MONDAY, Jan. 5, 2015 (HealthDay News) -- A smartphone in a child's bedroom may undermine good sleep habits even more than a TV, new research suggests.

A study of more than 2,000 elementary and middle-school students found that having a smartphone or tablet in the bedroom was associated with less weekday sleep and feeling sleepy in the daytime.

"Studies have shown that traditional screens and screen time, like TV viewing, can interfere with sleep, but much less is known about the impacts of smartphones and other small screens," said study lead author Jennifer Falbe, of the School of Public Health at the University of California, Berkeley.

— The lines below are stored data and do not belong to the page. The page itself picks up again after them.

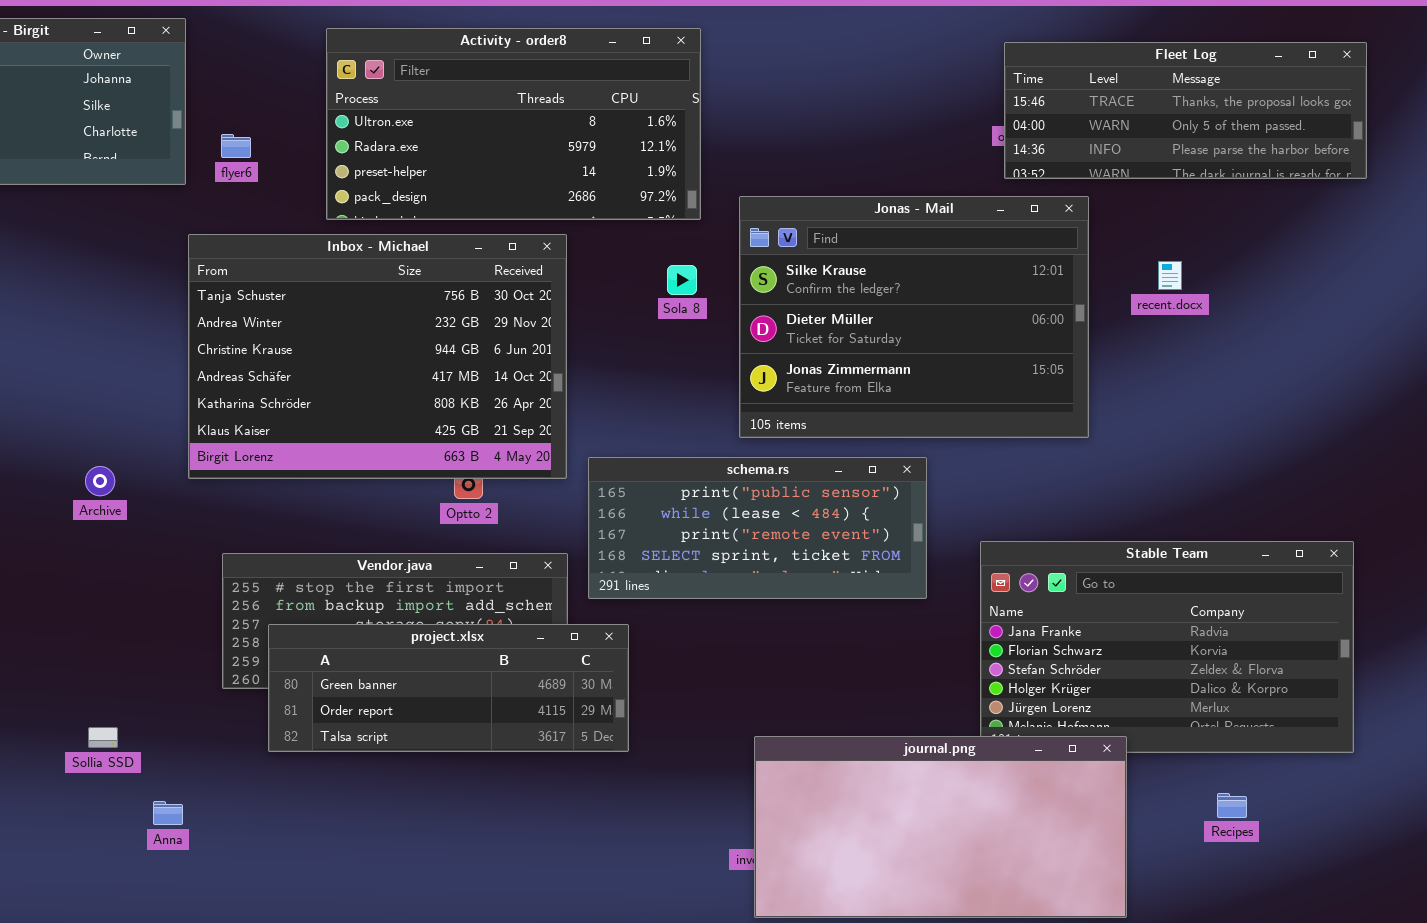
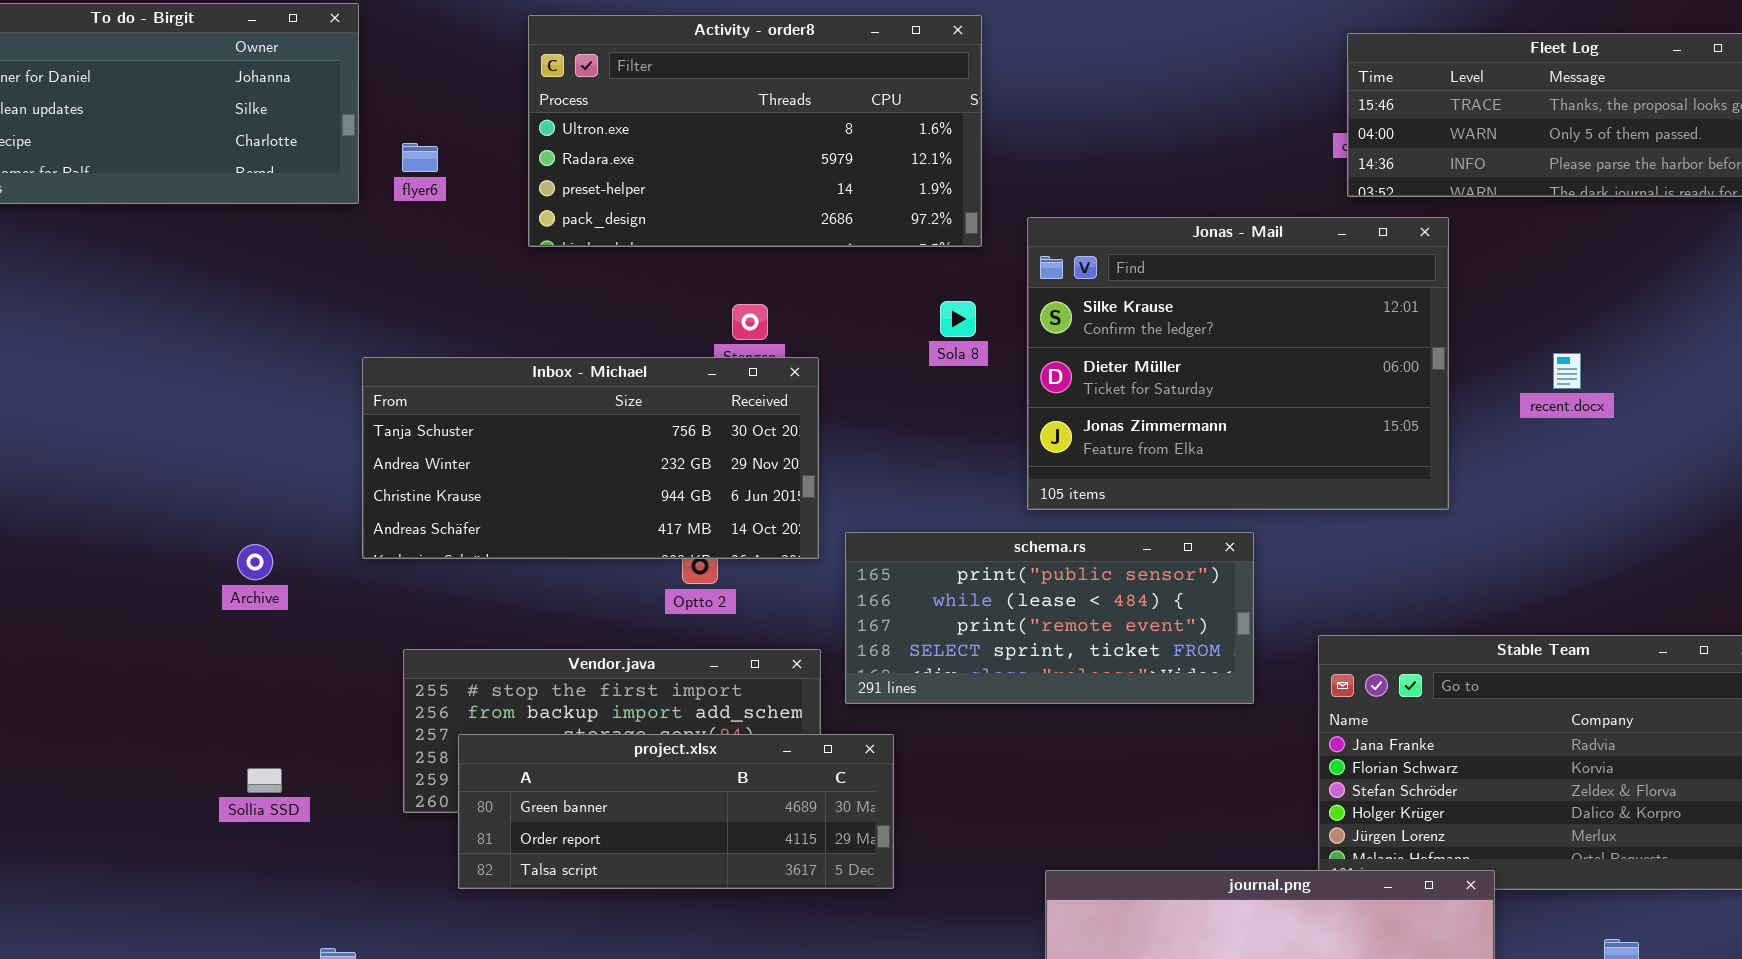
Inbox - Michael: [188,234,567,479] -> [362,357,819,559], resized
recent.docx: [1158,261,1182,290] -> [1553,353,1581,389], moved
Sollia SSD: [88,727,118,748] -> [247,768,282,793], moved

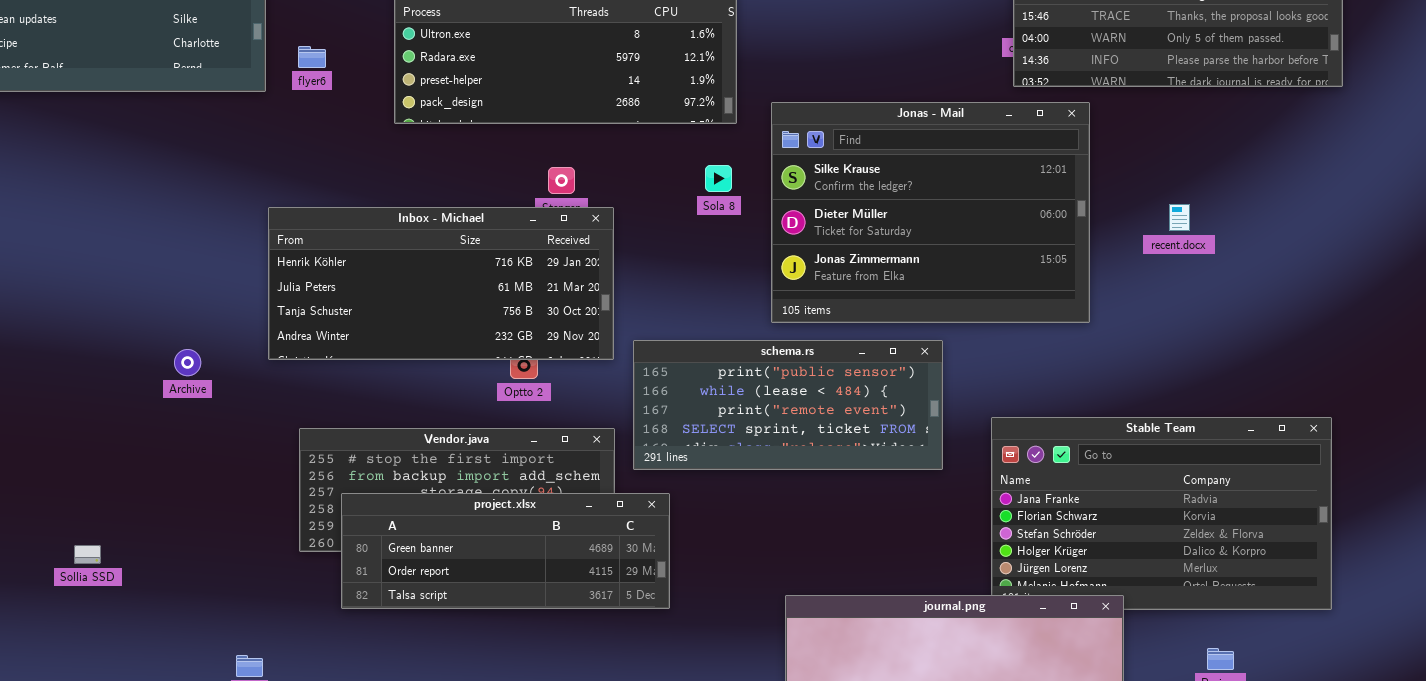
Inbox - Michael: [362,357,819,559] -> [268,207,614,360], scrolled up 2 rows
Sollia SSD: [247,768,282,793] -> [74,545,101,564], moved

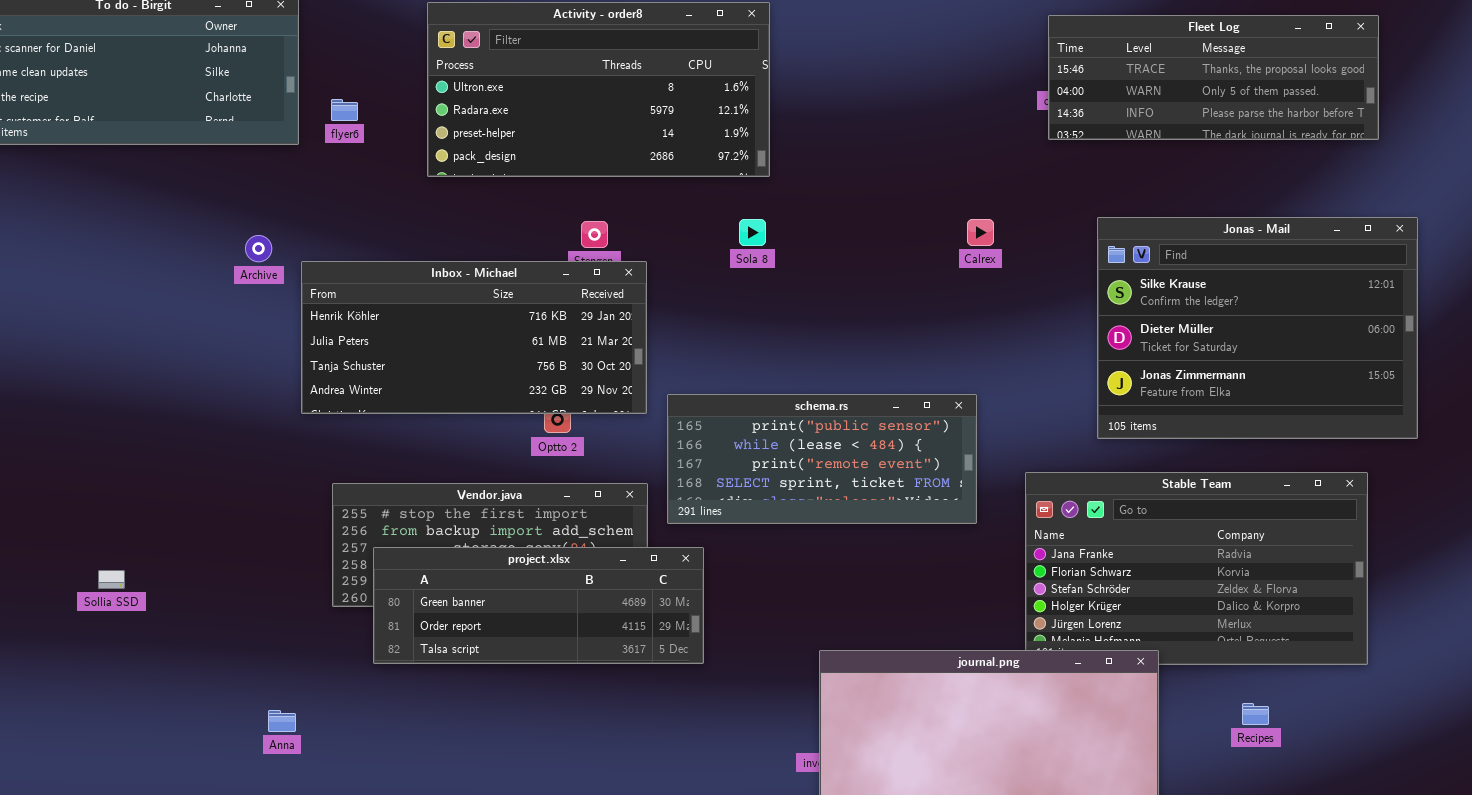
Jonas - Mail: [771,102,1090,323] -> [1097,217,1418,439], moved
Archive: [174,349,201,376] -> [245,235,272,262], moved
Sollia SSD: [74,545,101,564] -> [98,570,125,589], moved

Small screens are of particular concern because they provide access to a wide range of content, including games, videos, websites and texts, that can be used in bed and delay sleep, she said. They also emit audible notifications of incoming communications that may interrupt sleep.

"We found that both sleeping near a small screen and sleeping in a room with a TV set were related to shorter weekday sleep duration," Falbe noted. "Children who slept near a small screen, compared to those who did not, were also more likely to feel like they did not get enough sleep."

The findings were published online Jan. 5 and in the February print issue of the journal Pediatrics.

"Despite the importance of sleep to child health, development and performance in school, many children are not sleeping enough," Falbe said.

Preteen school-aged children need at least 10 hours of sleep each day, while teenagers need between nine and 10, the U.S. National Heart, Lung, and Blood Institute advises.

For this study, the researchers focused on the sleep habits of nearly 2,050 boys and girls who had participated in the Massachusetts Childhood Obesity Research Demonstration Study in 2012-2013.

The children were in the fourth or seventh grade in one of 29 schools. More than two-thirds of the children were white, and roughly one-fifth were Hispanic.

All were asked about electronic devices in the bedroom, what time they went to bed, what time they woke up, and how many days over the prior week they felt they needed more sleep.